*** AVAILABLE DATA Section Begins ***
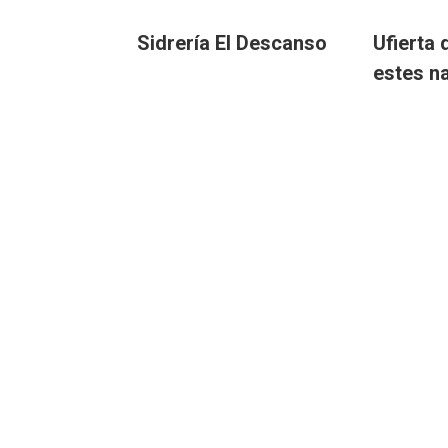
Sidrería El Descanso
Ufierta 
estes n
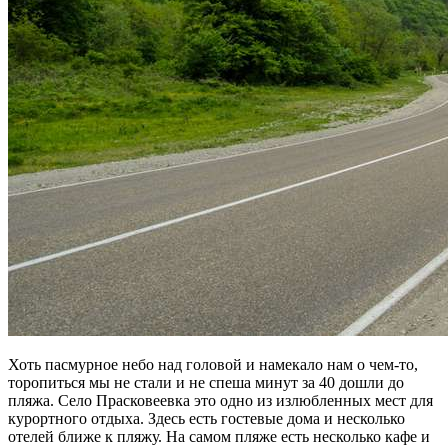
Хоть пасмурное небо над головой и намекало нам о чем-то,
торопиться мы не стали и не спеша минут за 40 дошли до
пляжа. Село Прасковеевка это одно из излюбленных мест для
курортного отдыха. Здесь есть гостевые дома и несколько
отелей ближе к пляжу. На самом пляже есть несколько кафе и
*** AVAILABLE DATA Section Ends ***
» EXERCISE DETAILS
Rewrite the text read from all the records, swapping "кафе" for "баров" and changing nothing else. Leave the pictures out of your answer.

» RESPONSE BOX
Sidrería El Descanso
Ufierta 
estes n
Хоть пасмурное небо над головой и намекало нам о чем-то,
торопиться мы не стали и не спеша минут за 40 дошли до
пляжа. Село Прасковеевка это одно из излюбленных мест для
курортного отдыха. Здесь есть гостевые дома и несколько
отелей ближе к пляжу. На самом пляже есть несколько баров и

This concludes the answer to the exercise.